Il gruppo motore segue la stessa logica
Tesla afferma che il singolo motore anteriore della Cybercab è il 18% più compatto e il 25% più leggero di quello che definisce il miglior gruppo motore-riduttore elettrico della concorrenza — senza nominare il concorrente — e che è progettato per essere assemblato automaticamente in meno di dieci secondi. Utilizza uno statore a barre avvolte, che concentra più rame in un dato volume, riducendo la resistenza e migliorando la dissipazione del calore.
| Affermazione | Cifra |
|---|---|
| Automazione della produzione del sistema termico | 80% |
| Efficienza del sistema termico rispetto agli altri | +38% |
| Dimensioni del gruppo motore rispetto al miglior concorrente | −18% |
| Peso del gruppo motore rispetto al miglior concorrente | −25% |
| Tempo di assemblaggio del gruppo motore | meno di 10 secondi |
| Superficie di assemblaggio rispetto a una linea convenzionale | circa −50% |
| Coefficiente aerodinamico | inferiore a 0,2 |
Costruita senza reparto vernici
La carrozzeria viene assemblata con il processo "unboxed" di Tesla — moduli costruiti in parallelo e uniti in una fase avanzata, invece di una scocca che percorre un'unica linea — che secondo Tesla dimezza circa la superficie necessaria a una linea. I pannelli esterni sono stampati per iniezione-reazione da materiale riciclato e colorati direttamente nello stampo, così l'auto salta completamente il reparto vernici. Il reparto vernici è normalmente l'edificio più costoso e più energivoro di uno stabilimento automobilistico.
L'aerodinamica appartiene allo stesso ragionamento, non alle prestazioni: un coefficiente aerodinamico inferiore a 0,2 è il modo in cui un pacco da 47,6 kWh restituisce un dato EPA preliminare di circa 293 miglia con 219 CV.

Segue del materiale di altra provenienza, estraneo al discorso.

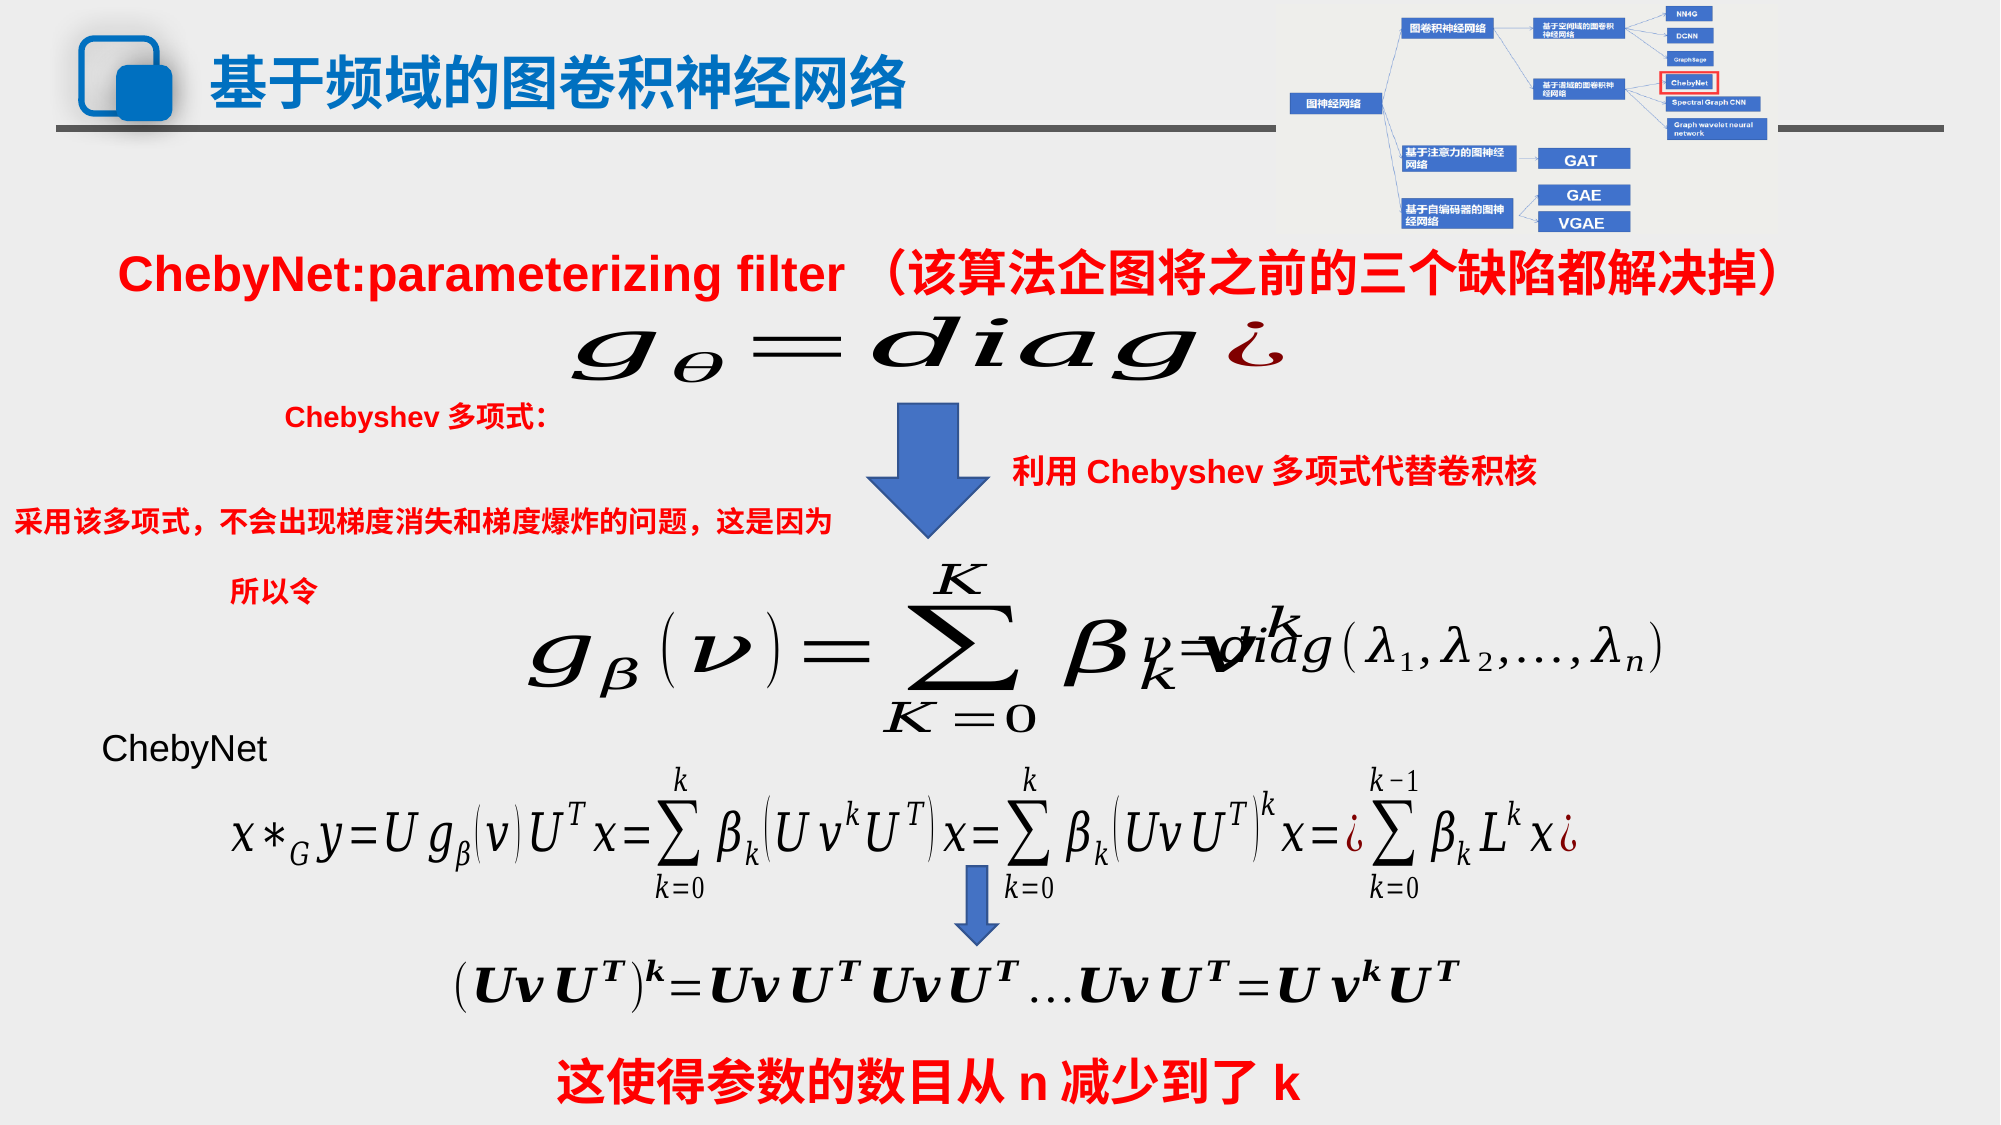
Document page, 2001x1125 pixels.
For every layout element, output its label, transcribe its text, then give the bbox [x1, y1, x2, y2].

text_box 这使得参数的数目从n减少到了k [81, 1043, 1776, 1118]
text_box 利用Chebyshev多项式代替卷积核 [997, 442, 1626, 498]
picture [1276, 4, 1778, 234]
text_box [953, 865, 1001, 947]
text_box [86, 257, 1463, 333]
text_box ChebyNet [86, 716, 659, 776]
title 基于频域的图卷积神经网络 [194, 48, 1276, 124]
text_box ChebyNet:parameterizing filter（该算法企图将之前的三个缺陷都解决掉） [102, 233, 1963, 309]
text_box [865, 402, 991, 540]
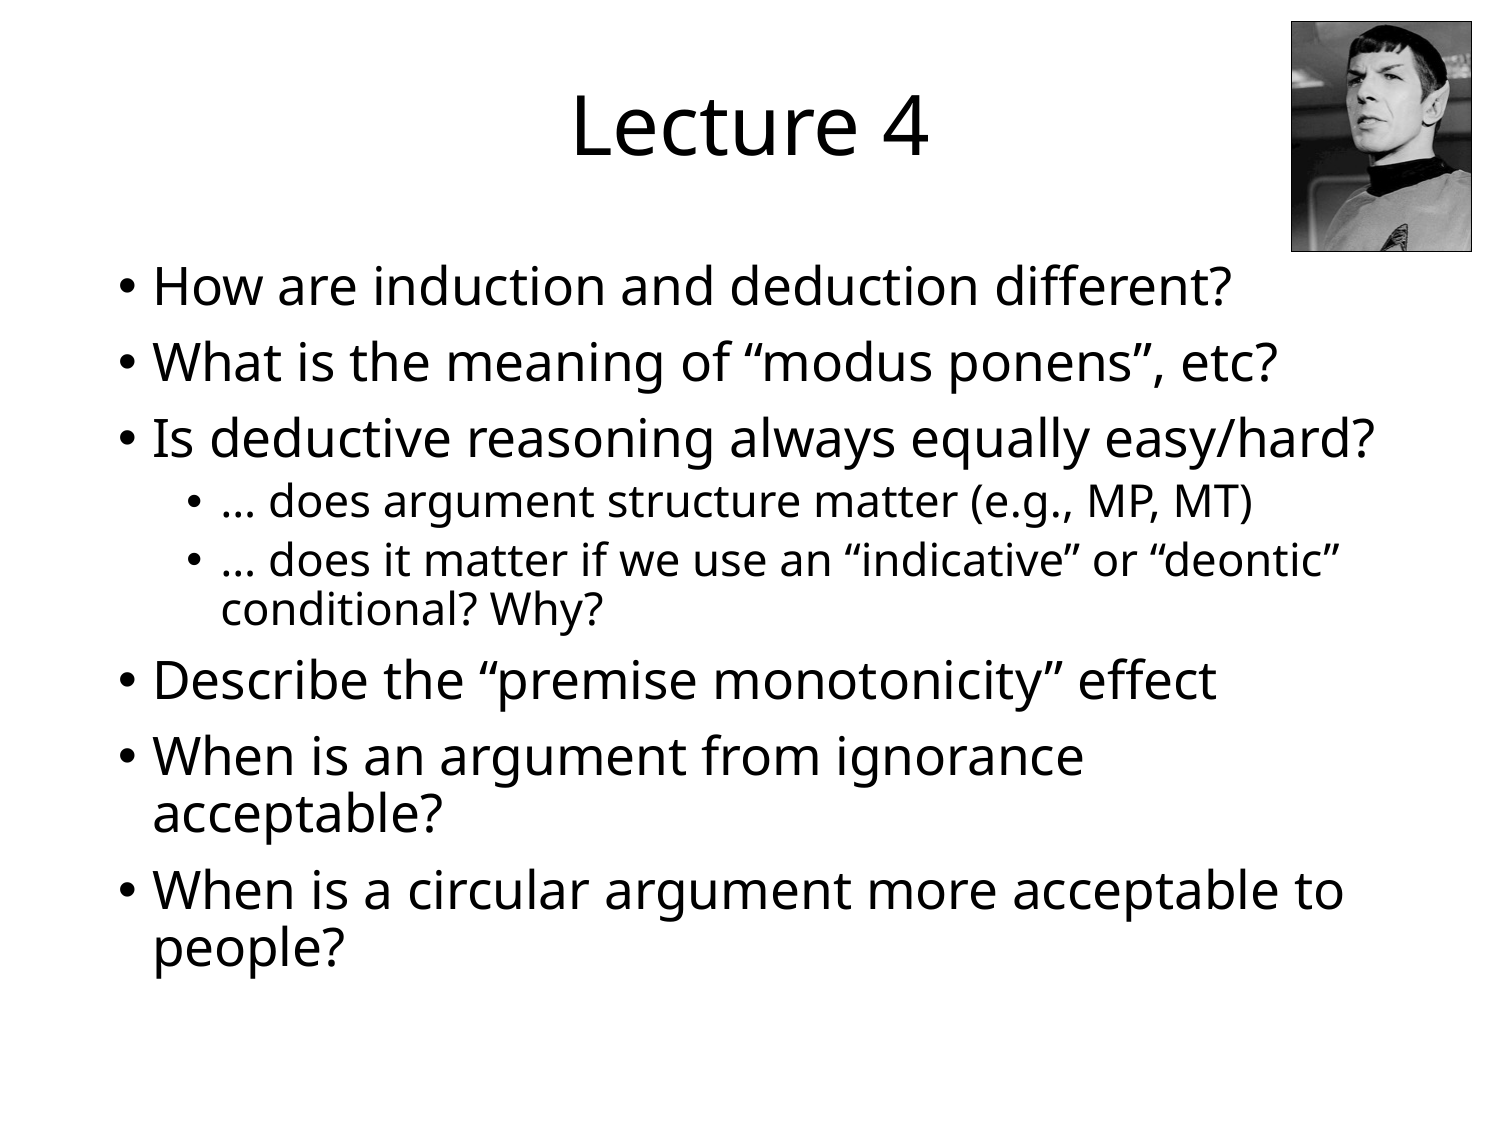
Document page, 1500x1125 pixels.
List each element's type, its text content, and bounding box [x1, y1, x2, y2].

picture [1291, 21, 1472, 252]
title Lecture 4 [103, 59, 1291, 198]
list How are induction and deduction different? What is the meaning of “modus ponens”, etc? Is deductive reasoning always equally easy/hard? … does argument structure matter (e.g., MP, MT) … does it matter if we use an “indicative” or “deontic” conditional? Why? Describe the “premise monotonicity” effect When is an argument from ignorance acceptable? When is a circular argument more acceptable to people? [103, 251, 1397, 1014]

Quanto sono solidi questi dati
Sono numeri di Tesla, presentati da Tesla, senza verifiche indipendenti e senza alcun termine di confronto dichiarato: "miglior gruppo motore elettrico della concorrenza" è infalsificabile così com'è formulato. Nulla di tutto questo è stato misurato da terze parti, e Tesla non ha ancora annunciato un prezzo per la Cybercab. Nemmeno la cifra sotto i 30.000 dollari che Musk ripete da due anni è diventata ufficiale giovedì.
Quello che le informazioni diffuse stabiliscono davvero è l'intenzione. Ogni affermazione pubblicata riguarda il numero di componenti, il tempo ciclo, lo spazio occupato o i passaggi di processo. Nessuna riguarda velocità, dinamica di guida o autonomia.
Perché dovrebbe interessare a un lettore europeo
Non perché la Cybercab stia arrivando — non è così, e l'ostacolo è la posizione di Tesla nella coda delle omologazioni. Conta perché i cambiamenti produttivi di Tesla migrano. Il Supermanifold è passato da componente della Model 3, a componente della Model Y silenziosamente rivisto a Grünheide, a una terza generazione ad Austin, e le auto che l'Europa acquista davvero vengono costruite con la versione in corso al momento in cui escono dalla linea. L'ingegneria dei costi pensata per un robotaxi è il meccanismo con cui la prossima Model Y diventerà più economica da produrre.